Sudah satu bulan berlalu setelah pertengkaran besar itu terjadi. Hendrik semakin terkesan dingin kepada keluarga dan istrinya, ia menjadi jarang berada di rumah bahkan ia selalu pulang larut malam dan berangkat pagi hari,
Varisa hanya diam saja mungkin memang benar kalau dirinya tak berguna atau pun. seenak mau'nya. Bahkan ia sudah tidak bisa melihat suaminya di dalam rumah, bahkan ia selalu menunggu kedatangan suaminya sampai tertidur di sofa tapi suaminya tak kunjung datang.
Dan seperti sekarang di pangi hari mansion sudah terasa sangat sepi tanpa ada penghuni satupun, karena setelah pertengkaran besar itu ibu Eleanor terkena serangan jantung sampai mengakibatkan Eleanor di larikan ke rumah sakit yang ada di luar negri.

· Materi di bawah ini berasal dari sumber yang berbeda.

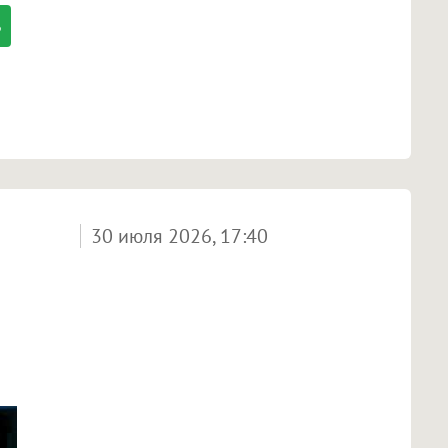
30 июля 2026, 17:40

Lagi-lagi varisa melihat ke ruang kerja suaminya. Namun sudah tidak ada orang di dalam rumah tersebut, ia hanya bisa menghela nafasnya. Lalu ia bergi ke meja makan, yang sudah banyak makanan di atas meja dengan tertata rapi.
Varisa memanggil pelayan utama ia ingin menanyakan tentang makanan yang mereka buat, karena makanan yang di buat oleh pelayan sangat banyak jadi tidak mungkin ia memakan sendiri.
Pelayan yang di panggil oleh varisa mendekat dan bertanya kenapa nyonya varisa memanggil dirinya?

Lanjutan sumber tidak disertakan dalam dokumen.